--- INFORMATION GIVEN ---

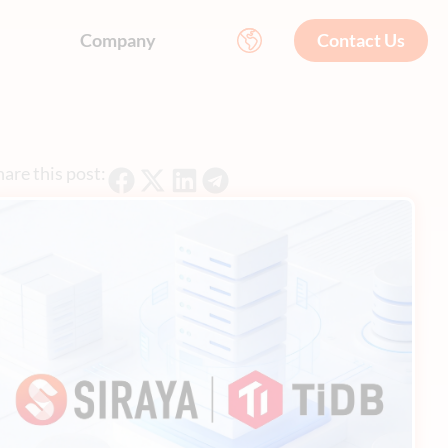
Company
Contact Us
are this post:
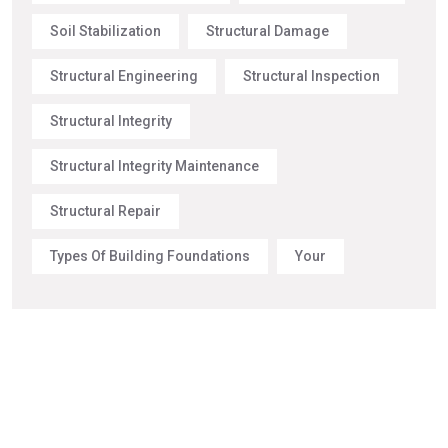
Soil Stabilization
Structural Damage
Structural Engineering
Structural Inspection
Structural Integrity
Structural Integrity Maintenance
Structural Repair
Types Of Building Foundations
Your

--- EXERCISE ---
Please give every line above again word for word, apart from the pictures.

--- REPLY TO THE EXERCISE ---
Company
Contact Us
are this post:
Soil Stabilization
Structural Damage
Structural Engineering
Structural Inspection
Structural Integrity
Structural Integrity Maintenance
Structural Repair
Types Of Building Foundations
Your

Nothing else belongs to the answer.